At the University of Exeter, researchers have cracked open a puzzle that has frustrated doctors for decades: who will actually suffer serious side effects from steroid medication. By studying genetic data from nearly 38,000 UK patients, Dr. Deniz Turkmen and her team discovered that adding a person's genetic blueprint to steroid prescribing decisions could predict adverse reactions far more accurately than age, sex, or dosage alone—a finding that could transform how millions receive treatment for arthritis, asthma, and autoimmune diseases.
Oral corticosteroids are miracle workers for chronic inflammation, but they come with a steep cost. More than one in ten patients develop side effects, particularly those who need steroids long-term. Until now, doctors have had no reliable way to know who would be vulnerable, so they've defaulted to defensive strategies: keeping courses short, using the lowest possible doses, or switching patients to expensive alternative treatments like biologics. These workarounds often fail for people with genuinely chronic conditions that demand sustained steroid treatment.

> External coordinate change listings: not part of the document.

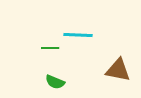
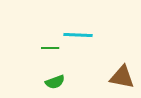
brown triangle: moved 4 px right, 7 px down
green semicircle: rotated 42 degrees counterclockwise
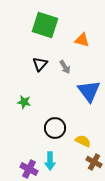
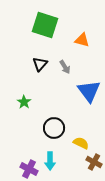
green star: rotated 24 degrees clockwise
black circle: moved 1 px left
yellow semicircle: moved 2 px left, 2 px down
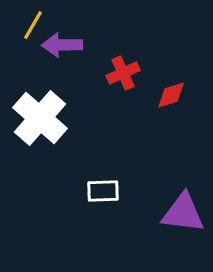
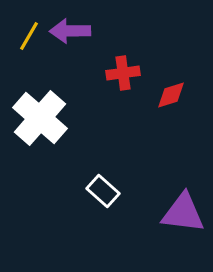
yellow line: moved 4 px left, 11 px down
purple arrow: moved 8 px right, 14 px up
red cross: rotated 16 degrees clockwise
white rectangle: rotated 44 degrees clockwise
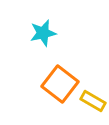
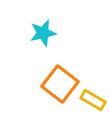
yellow rectangle: moved 1 px up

Turkmen's breakthrough came from examining how much steroid each patient took over time and whether genetic variations could explain individual risk. The team identified specific genetic variants that signal danger: the CYP3A4 variant increases osteoporosis risk, while CTLA4 raises the likelihood of stroke and cataracts. They also confirmed the intuitive finding that higher steroid doses correlate with more side effects—but the real surprise was what happened when they layered genetic information on top of traditional factors.
When the researchers incorporated polygenic risk scores for bone mineral density into their assessment model, the prediction accuracy jumped dramatically. This improvement was not marginal; it was particularly striking in younger patients facing their first steroid prescription. A 25-year-old with a genetic predisposition to weak bones could now be identified before starting treatment, allowing doctors to intensify monitoring or switch them to safer alternatives early.
The implications ripple across healthcare systems worldwide. Steroids are prescribed constantly, in vast numbers, for conditions that affect hundreds of millions of people. Yet implementing genetic screening on that scale presents formidable challenges. The researchers acknowledge that the most practical near-term application would target those at highest risk—particularly people who need steroids for months or years rather than weeks. They also note that the study's findings need validation in other populations, ideally more ethnically diverse than the predominantly European UK Biobank cohort.
Turkmen envisions a future where genetic data becomes as routine in prescribing as taking a patient's blood pressure. "We hope that, in time, greater availability of genetic data at population level will mean that it will be possible to integrate genomics into everyday health care," she said. That shift could mean identifying high-risk patients early enough to give them steroid-sparing treatments or intensify monitoring for complications. For patients with severe lupus, relapsing polyarteritis, or severe asthma—conditions where steroids remain essential—this could be the difference between a manageable course of treatment and years of preventable damage.
The challenge now is turning research into routine clinical practice. But the blueprint is emerging, rooted in the genes we all carry.